Figuring out child custody can also be a difficult process, particularly if there is animosity between you and the other parent. You’ll first need to determine which type of custody you want. Joint custody is when both parents share the living arrangements and parental rights of their child. Sole custody is when one parent or guardian has legal and physical custody over a child. Courts typically prefer joint custody but will grant sole custody when it is in the child’s best interest.

Family courts decide the best interests of a child based on a number of factors. Under child custody law, these factors typically include the emotional bond between the child and both parents, the parents’ ability and desire to care for the child, and the necessary adjustment if the child has to move to a new area. If the child is old enough, the court will also take their wishes into account. Having a lawyer in custody cases is essential, as they will be able to advocate on your behalf and present the best argument for your custody wishes.

Adoption

The last major area we’ll cover in this family law guide is adoption. As this involves the lives of children, this can be a complicated legal subject. It is also highly emotional for everyone involved. Because of its many complexities, it’s best that you understand how adoption works before you dive into the process so that you can make the appropriate decisions for you and your family.

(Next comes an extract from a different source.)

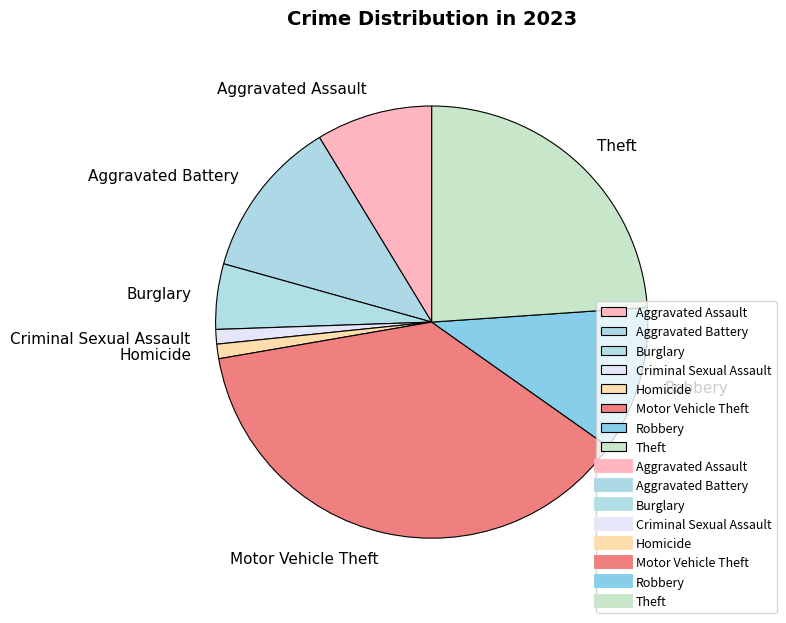

Which has a higher value, Homicide or Burglary?

Burglary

If you’ve decided to adopt, you’ll first need to prepare for a home study. Required in every state, this process involves a series of interviews and home visits that evaluate the adoptive family’s suitability, educate and prepare the prospective parents, and correctly place children in the right environment. Once you’re approved to adopt, the next step is to locate a child who is available for adoption. Many families go through licensed adoption agencies for this part of the process, but you can also consult with friends, relatives, or doctors to see if there is a child who needs a family. You could also volunteer to be a foster parent through a government or charity organization, as this allows you and the child to get to know one another before going through the adoption process.

No matter which avenue you take for adoption, an adoption court must handle and approve all adoptions. This allows for proper notice for all parties involved and ensures that you’ve met all legal requirements. Working with an adoption attorney in this step is advisable, as they can help ensure that you aren’t missing any important paperwork or requirements to finalize the adoption. In general, the court judge will use the “best interests of the child” standard to decide whether to approve the adoption.

Working with an experienced attorney is also a good idea if you are pursuing an open adoption, which is when adoptive parents meet and potentially stay in touch with birth parents. By working with an attorney, you will know exactly what your rights are as an adoptive parent. If you are the one giving a child for adoption, you should also have an attorney on your side. They will be able to advise you of any rights you have as a birth parent and guide you through the potential of an open adoption.

If you are a same-sex couple looking to adopt a child, any family law guide will advise you to work with an attorney as early in the process as possible. Legal rights for same-sex couples may be expanding greatly, but certain states still don’t guarantee same-sex couples the right to adopt. Some states prohibit it outright and others are silent on the issue. If you’re considering adoption, become familiar with the law and policies in your state and consult an experienced attorney to avoid complications.

Without a doubt, family law is complicated. Those who practice in the field need to maintain the careful balancing act of following all legal regulations while taking into account the highly emotional and personal nature of family law cases. By following this family law guide, you can find the legal support that achieves this balance well.